##### Passage to read #####

Your second question, regarding the effect of annexation on school attendance is, as noted above, also dependent upon our conclusion in Question One. As a result, while not free from doubt, it is our opinion that since a school district represents a separate body politic from a county, the annexation of Daniel Island by Charleston County would not affect school attendance unless changes were made to BCSD's boundaries pursuant to Section 59-17-20.
Like your first and second issue, the third issue mentioned in your letter, how annexation of Daniel Island could potentially affect outstanding debt obligations incurred by the BCSD, this conclusion is also based upon BCSD's boundary lines and whether they would change as a result of annexation. In light of our conclusion on this issue, we believe that unless BCSD's boundaries are altered or divided pursuant to the terms of Section 59-17-20, the annexation of Daniel Island would have no effect on any outstanding debt obligations incurred by BCSD. However, assuming Daniel Island is annexed into Charleston County and, for purposes of this question, school district boundaries are altered or divided pursuant to the terms of Section 59-17-20, we believe any outstanding debt obligations incurred by BCSD in Daniel Island would be resolved pursuant to the terms of Section 59-17-30 of the South Carolina Code.

#####

◆ **Instruction A**:
List each distinct place or governmental body named in the passage on Daniel Island annexation.
◆ **Instruction B**:
Quote the passage on Daniel Island annexation, beginning at the words "Your second question, regarding" and stopping after the words "to Section 59-17-20.".
◆ **Instruction C**:
Answer these questions from the passage on Daniel Island annexation, giving each answer on its own line with the same mark:
(i) According to the passage, a school district represents a separate body politic from what?
(ii) Under which section would changes to BCSD's boundaries be made?
(iii) If school district boundaries are altered or divided after annexation, under which section would BCSD's outstanding debt obligations in Daniel Island be resolved?

##### Dataset content #####

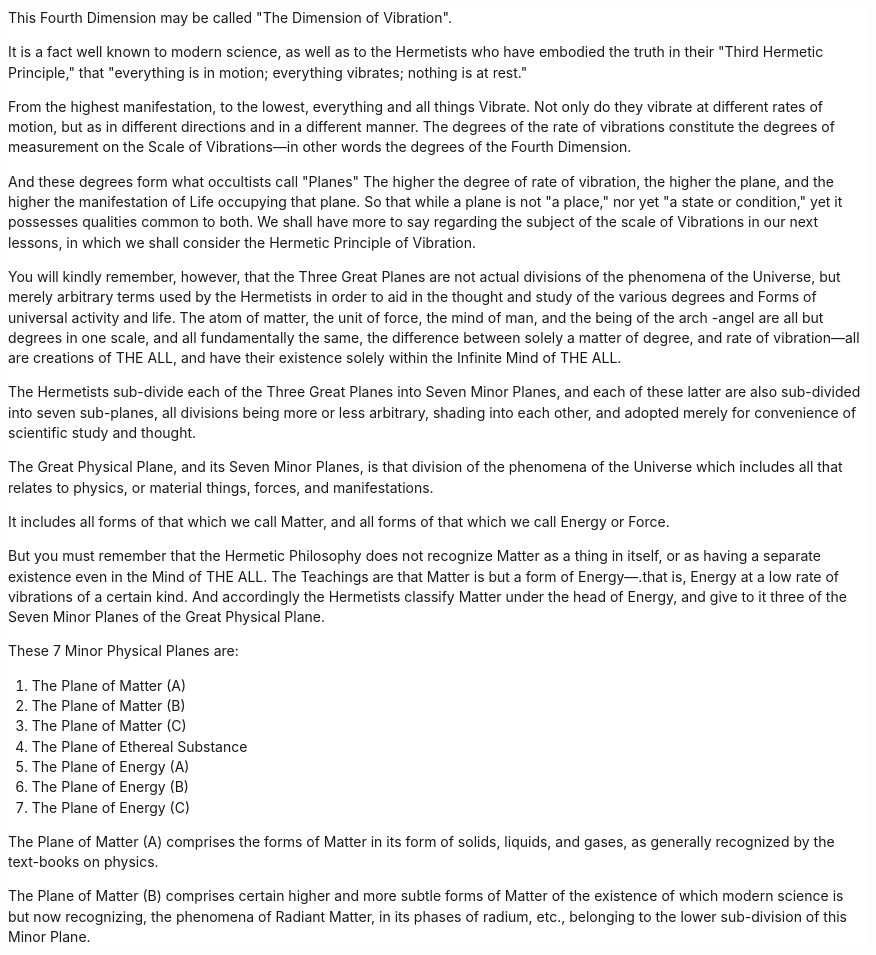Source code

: This Fourth Dimension may be called "The Dimension of Vibration". 

It is a fact well known to modern science, as well as to the Hermetists who have embodied the truth in their "Third Hermetic Principle," that "everything is in motion; everything vibrates; nothing is at rest." 

From the highest manifestation, to the lowest, everything and all things Vibrate. Not only do they vibrate at different rates of motion, but as in different directions and in a different manner. The degrees of the rate of vibrations constitute the degrees of measurement on the Scale of Vibrations—in other words the degrees of the Fourth Dimension. 

And these degrees form what occultists call "Planes" The higher the degree of rate of vibration, the higher the plane, and the higher the manifestation of Life occupying that plane. So that while a plane is not "a place," nor yet "a state or condition," yet it possesses qualities common to both. We shall have more to say regarding the subject of the scale of Vibrations in our next lessons, in which we shall consider the Hermetic Principle of Vibration.

You will kindly remember, however, that the Three Great Planes are not actual divisions of the phenomena of the Universe, but merely arbitrary terms used by the Hermetists in order to aid in the thought and study of the various degrees and Forms of universal activity and life. The atom of matter, the unit of force, the mind of man, and the being of the arch -angel are all but degrees in one scale, and all fundamentally the same, the difference between solely a matter of degree, and rate of vibration—all are creations of THE ALL, and have their existence solely within the Infinite Mind of THE ALL.

The Hermetists sub-divide each of the Three Great Planes into Seven Minor Planes, and each of these latter are also sub-divided into seven sub-planes, all divisions being more or less arbitrary, shading into each other, and adopted merely for convenience of scientific study and thought.

The Great Physical Plane, and its Seven Minor Planes, is that division of the phenomena of the Universe which includes all that relates to physics, or material things, forces, and manifestations.

It includes all forms of that which we call Matter, and all forms of that which we call Energy or Force. 

But you must remember that the Hermetic Philosophy does not recognize Matter as a thing in itself, or as having a separate existence even in the Mind of THE ALL. The Teachings are that Matter is but a form of Energy—.that is, Energy at a low rate of vibrations of a certain kind. And accordingly the Hermetists classify Matter under the head of Energy, and give to it three of the Seven Minor Planes of the Great Physical Plane.

These 7 Minor Physical Planes are:

1. The Plane of Matter (A) 
2. The Plane of Matter (B) 
3. The Plane of Matter (C) 
4. The Plane of Ethereal Substance 
5. The Plane of Energy (A) 
6. The Plane of Energy (B) 
7. The Plane of Energy (C)

The Plane of Matter (A) comprises the forms of Matter in its form of solids, liquids, and gases, as generally recognized by the text-books on physics. 

The Plane of Matter (B) comprises certain higher and more subtle forms of Matter of the existence of which modern science is but now recognizing, the phenomena of Radiant Matter, in its phases of radium, etc., belonging to the lower sub-division of this Minor Plane. 
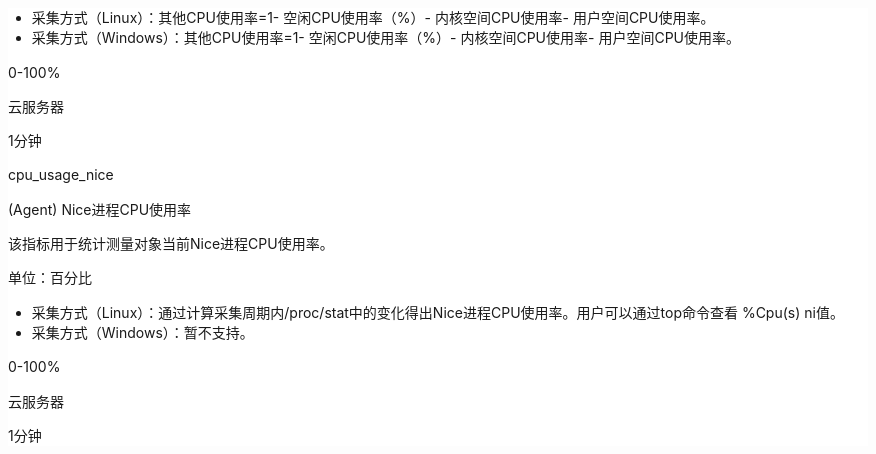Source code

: <a name="zh-cn_topic_0084814075_ul16241613135214"></a><a name="zh-cn_topic_0084814075_ul16241613135214"></a><ul id="zh-cn_topic_0084814075_ul16241613135214"><li>采集方式（Linux）：其他CPU使用率=1- 空闲CPU使用率（%）- 内核空间CPU使用率- 用户空间CPU使用率。</li><li>采集方式（Windows）：其他CPU使用率=1- 空闲CPU使用率（%）- 内核空间CPU使用率- 用户空间CPU使用率。</li></ul>
</td>
<td class="cellrowborder" valign="top" width="13.991399139913991%" headers="mcps1.2.7.1.4 "><p id="zh-cn_topic_0084814075_zh-cn_topic_0084814075_zh-cn_topic_0083516942_p15426165314587"><a name="zh-cn_topic_0084814075_zh-cn_topic_0084814075_zh-cn_topic_0083516942_p15426165314587"></a><a name="zh-cn_topic_0084814075_zh-cn_topic_0084814075_zh-cn_topic_0083516942_p15426165314587"></a>0-100%</p>
</td>
<td class="cellrowborder" valign="top" width="10.98109810981098%" headers="mcps1.2.7.1.5 "><p id="zh-cn_topic_0084814075_zh-cn_topic_0084814075_p1122010114534"><a name="zh-cn_topic_0084814075_zh-cn_topic_0084814075_p1122010114534"></a><a name="zh-cn_topic_0084814075_zh-cn_topic_0084814075_p1122010114534"></a><span id="text1016012011717"><a name="text1016012011717"></a><a name="text1016012011717"></a>云服务器</span></p>
</td>
<td class="cellrowborder" valign="top" width="14.261426142614262%" headers="mcps1.2.7.1.6 "><p id="zh-cn_topic_0084814075_zh-cn_topic_0084814075_p112201411534"><a name="zh-cn_topic_0084814075_zh-cn_topic_0084814075_p112201411534"></a><a name="zh-cn_topic_0084814075_zh-cn_topic_0084814075_p112201411534"></a>1分钟</p>
</td>
</tr>
<tr id="zh-cn_topic_0084814075_zh-cn_topic_0084814075_zh-cn_topic_0083516942_row5771145493710"><td class="cellrowborder" valign="top" width="12.751275127512752%" headers="mcps1.2.7.1.1 "><p id="zh-cn_topic_0084814075_p671625425010"><a name="zh-cn_topic_0084814075_p671625425010"></a><a name="zh-cn_topic_0084814075_p671625425010"></a>cpu_usage_nice</p>
</td>
<td class="cellrowborder" valign="top" width="14.5014501450145%" headers="mcps1.2.7.1.2 "><p id="zh-cn_topic_0084814075_zh-cn_topic_0084814075_zh-cn_topic_0083516942_p18338192592712"><a name="zh-cn_topic_0084814075_zh-cn_topic_0084814075_zh-cn_topic_0083516942_p18338192592712"></a><a name="zh-cn_topic_0084814075_zh-cn_topic_0084814075_zh-cn_topic_0083516942_p18338192592712"></a>(Agent) Nice进程CPU使用率</p>
</td>
<td class="cellrowborder" valign="top" width="33.513351335133514%" headers="mcps1.2.7.1.3 "><p id="zh-cn_topic_0084814075_zh-cn_topic_0084814075_zh-cn_topic_0083516942_p14357142313313"><a name="zh-cn_topic_0084814075_zh-cn_topic_0084814075_zh-cn_topic_0083516942_p14357142313313"></a><a name="zh-cn_topic_0084814075_zh-cn_topic_0084814075_zh-cn_topic_0083516942_p14357142313313"></a>该指标用于统计测量对象当前Nice进程CPU使用率。</p>
<p id="zh-cn_topic_0084814075_zh-cn_topic_0084814075_p13802312422"><a name="zh-cn_topic_0084814075_zh-cn_topic_0084814075_p13802312422"></a><a name="zh-cn_topic_0084814075_zh-cn_topic_0084814075_p13802312422"></a>单位：百分比</p>
<a name="zh-cn_topic_0084814075_ul31531140105416"></a><a name="zh-cn_topic_0084814075_ul31531140105416"></a><ul id="zh-cn_topic_0084814075_ul31531140105416"><li>采集方式（Linux）：通过计算采集周期内/proc/stat中的变化得出Nice进程CPU使用率。用户可以通过top命令查看 %Cpu(s) ni值。</li><li>采集方式（Windows）：暂不支持。</li></ul>
</td>
<td class="cellrowborder" valign="top" width="13.991399139913991%" headers="mcps1.2.7.1.4 "><p id="zh-cn_topic_0084814075_zh-cn_topic_0084814075_zh-cn_topic_0083516942_p49111420104116"><a name="zh-cn_topic_0084814075_zh-cn_topic_0084814075_zh-cn_topic_0083516942_p49111420104116"></a><a name="zh-cn_topic_0084814075_zh-cn_topic_0084814075_zh-cn_topic_0083516942_p49111420104116"></a>0-100%</p>
</td>
<td class="cellrowborder" valign="top" width="10.98109810981098%" headers="mcps1.2.7.1.5 "><p id="zh-cn_topic_0084814075_zh-cn_topic_0084814075_p19489869535"><a name="zh-cn_topic_0084814075_zh-cn_topic_0084814075_p19489869535"></a><a name="zh-cn_topic_0084814075_zh-cn_topic_0084814075_p19489869535"></a><span id="text13300631573"><a name="text13300631573"></a><a name="text13300631573"></a>云服务器</span></p>
</td>
<td class="cellrowborder" valign="top" width="14.261426142614262%" headers="mcps1.2.7.1.6 "><p id="zh-cn_topic_0084814075_zh-cn_topic_0084814075_p134891645315"><a name="zh-cn_topic_0084814075_zh-cn_topic_0084814075_p134891645315"></a><a name="zh-cn_topic_0084814075_zh-cn_topic_0084814075_p134891645315"></a>1分钟</p>
</td>
</tr>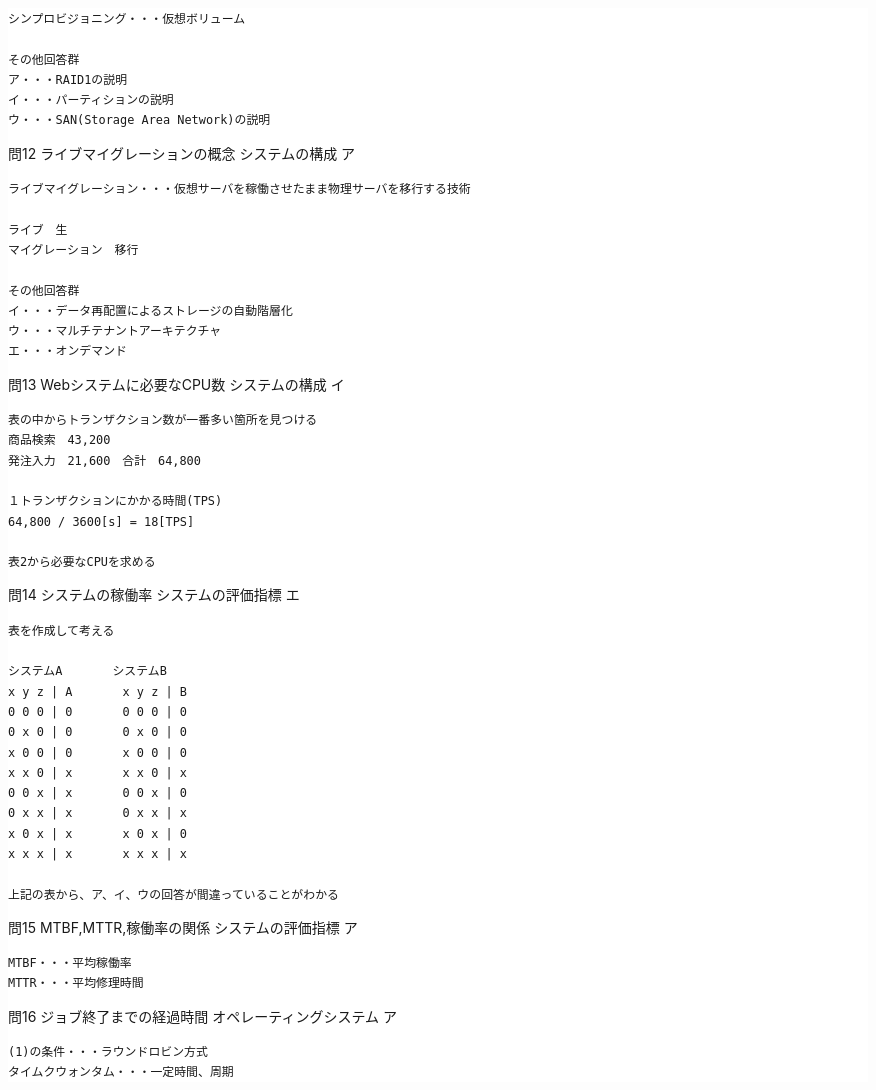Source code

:     シンプロビジョニング・・・仮想ボリューム

    その他回答群
    ア・・・RAID1の説明
    イ・・・パーティションの説明
    ウ・・・SAN(Storage Area Network)の説明


問12	ライブマイグレーションの概念	システムの構成  ア

    ライブマイグレーション・・・仮想サーバを稼働させたまま物理サーバを移行する技術

    ライブ　生
    マイグレーション　移行

    その他回答群
    イ・・・データ再配置によるストレージの自動階層化
    ウ・・・マルチテナントアーキテクチャ
    エ・・・オンデマンド


問13	Webシステムに必要なCPU数	システムの構成  イ

    表の中からトランザクション数が一番多い箇所を見つける
    商品検索　43,200
    発注入力　21,600　合計　64,800

    １トランザクションにかかる時間(TPS)
    64,800 / 3600[s] = 18[TPS]

    表2から必要なCPUを求める


問14	システムの稼働率	システムの評価指標  エ

    表を作成して考える

    システムA       システムB
    x y z | A       x y z | B
    0 0 0 | 0       0 0 0 | 0
    0 x 0 | 0       0 x 0 | 0
    x 0 0 | 0       x 0 0 | 0
    x x 0 | x       x x 0 | x
    0 0 x | x       0 0 x | 0
    0 x x | x       0 x x | x
    x 0 x | x       x 0 x | 0
    x x x | x       x x x | x
    
    上記の表から、ア、イ、ウの回答が間違っていることがわかる
    


問15	MTBF,MTTR,稼働率の関係	システムの評価指標  ア

    MTBF・・・平均稼働率
    MTTR・・・平均修理時間


問16	ジョブ終了までの経過時間	オペレーティングシステム    ア

    (1)の条件・・・ラウンドロビン方式
    タイムクウォンタム・・・一定時間、周期
                          
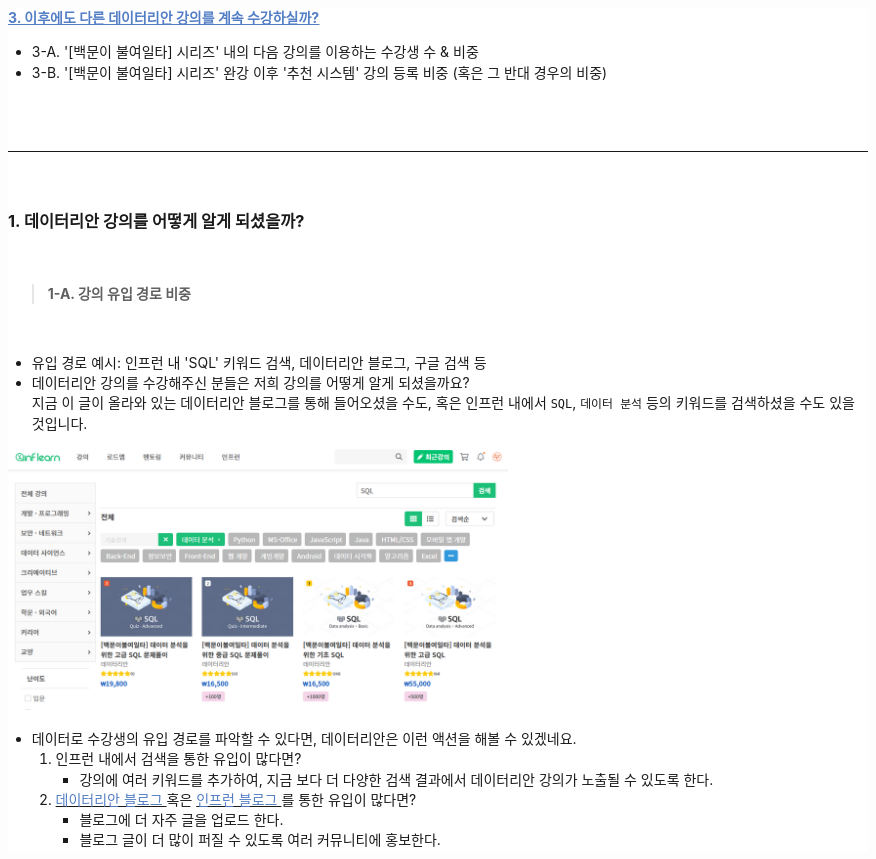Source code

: 

[<span style = "color:#537ec5"><b><ins>3. 이후에도 다른 데이터리안 강의를 계속 수강하실까?</ins></b></span>](#paragraph-3)

- 3-A. '[백문이 불여일타] 시리즈' 내의 다음 강의를 이용하는 수강생 수 & 비중 
- 3-B. '[백문이 불여일타] 시리즈' 완강 이후 '추천 시스템' 강의 등록 비중 (혹은 그 반대 경우의 비중)


<br><br>

---

<br>

<h3 id = "paragraph-1">
 <b>1. 데이터리안 강의를 어떻게 알게 되셨을까?</b>
</h3>

<br>

> **1-A. 강의 유입 경로 비중**

<br>

- 유입 경로 예시: 인프런 내 'SQL' 키워드 검색, 데이터리안 블로그, 구글 검색 등
- 데이터리안 강의를 수강해주신 분들은 저희 강의를 어떻게 알게 되셨을까요? <br>
지금 이 글이 올라와 있는 데이터리안 블로그를 통해 들어오셨을 수도, 혹은 인프런 내에서 `SQL`, `데이터 분석` 등의 키워드를 검색하셨을 수도 있을 것입니다. <br>
<img src="./img/inflearn_sql_search_result.png" alt="인프런 내 SQL 검색 결과" width="500"/>

<br>

- 데이터로 수강생의 유입 경로를 파악할 수 있다면, 데이터리안은 이런 액션을 해볼 수 있겠네요. 
    1. 인프런 내에서 검색을 통한 유입이 많다면? 
        - 강의에 여러 키워드를 추가하여, 지금 보다 더 다양한 검색 결과에서 데이터리안 강의가 노출될 수 있도록 한다.
    2. [<span style = "color:#537ec5"> 데이터리안 블로그 </span>](https://datarian-kr.github.io/) 혹은 [<span style = "color:#537ec5"> 인프런 블로그 </span>](https://www.inflearn.com/users/@datarian/blogs)를 통한 유입이 많다면?
        - 블로그에 더 자주 글을 업로드 한다.
        - 블로그 글이 더 많이 퍼질 수 있도록 여러 커뮤니티에 홍보한다.
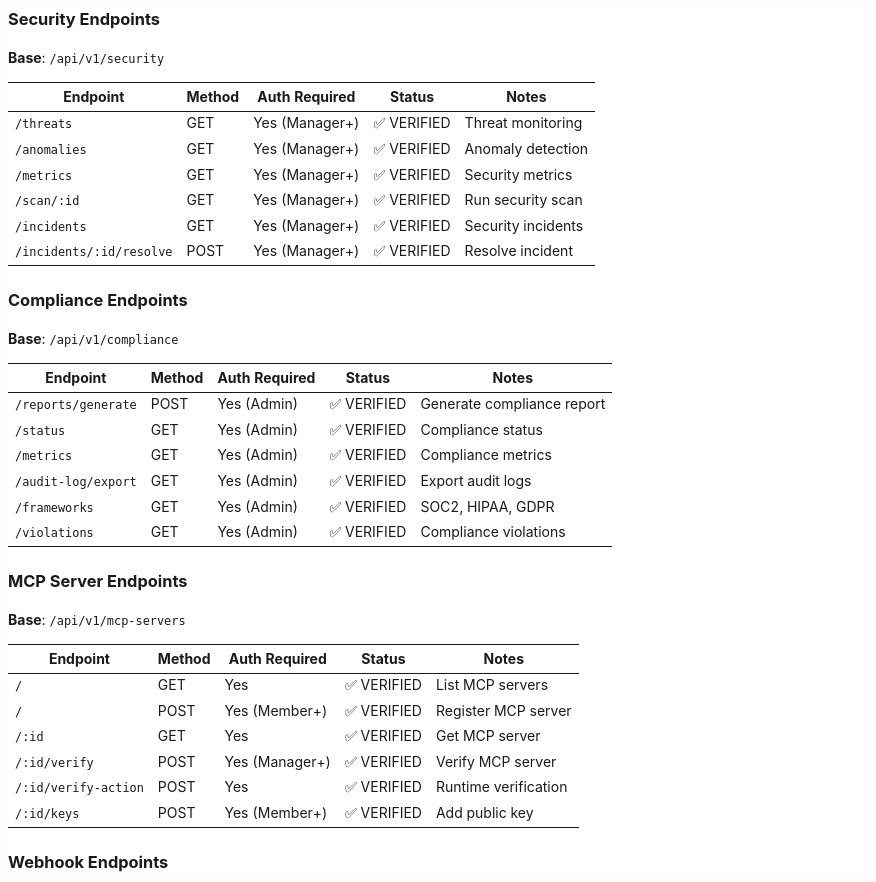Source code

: ### Security Endpoints

**Base**: `/api/v1/security`

| Endpoint | Method | Auth Required | Status | Notes |
|----------|--------|---------------|--------|-------|
| `/threats` | GET | Yes (Manager+) | ✅ VERIFIED | Threat monitoring |
| `/anomalies` | GET | Yes (Manager+) | ✅ VERIFIED | Anomaly detection |
| `/metrics` | GET | Yes (Manager+) | ✅ VERIFIED | Security metrics |
| `/scan/:id` | GET | Yes (Manager+) | ✅ VERIFIED | Run security scan |
| `/incidents` | GET | Yes (Manager+) | ✅ VERIFIED | Security incidents |
| `/incidents/:id/resolve` | POST | Yes (Manager+) | ✅ VERIFIED | Resolve incident |

### Compliance Endpoints

**Base**: `/api/v1/compliance`

| Endpoint | Method | Auth Required | Status | Notes |
|----------|--------|---------------|--------|-------|
| `/reports/generate` | POST | Yes (Admin) | ✅ VERIFIED | Generate compliance report |
| `/status` | GET | Yes (Admin) | ✅ VERIFIED | Compliance status |
| `/metrics` | GET | Yes (Admin) | ✅ VERIFIED | Compliance metrics |
| `/audit-log/export` | GET | Yes (Admin) | ✅ VERIFIED | Export audit logs |
| `/frameworks` | GET | Yes (Admin) | ✅ VERIFIED | SOC2, HIPAA, GDPR |
| `/violations` | GET | Yes (Admin) | ✅ VERIFIED | Compliance violations |

### MCP Server Endpoints

**Base**: `/api/v1/mcp-servers`

| Endpoint | Method | Auth Required | Status | Notes |
|----------|--------|---------------|--------|-------|
| `/` | GET | Yes | ✅ VERIFIED | List MCP servers |
| `/` | POST | Yes (Member+) | ✅ VERIFIED | Register MCP server |
| `/:id` | GET | Yes | ✅ VERIFIED | Get MCP server |
| `/:id/verify` | POST | Yes (Manager+) | ✅ VERIFIED | Verify MCP server |
| `/:id/verify-action` | POST | Yes | ✅ VERIFIED | Runtime verification |
| `/:id/keys` | POST | Yes (Member+) | ✅ VERIFIED | Add public key |

### Webhook Endpoints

#####

◆ **Answer A**:
Daniel Island
Charleston County
BCSD
South Carolina

◆ **Answer B**:
Your second question, regarding the effect of annexation on school attendance is, as noted above, also dependent upon our conclusion in Question One. As a result, while not free from doubt, it is our opinion that since a school district represents a separate body politic from a county, the annexation of Daniel Island by Charleston County would not affect school attendance unless changes were made to BCSD's boundaries pursuant to Section 59-17-20.

◆ **Answer C**:
(i) A county
(ii) Section 59-17-20
(iii) Section 59-17-30 of the South Carolina Code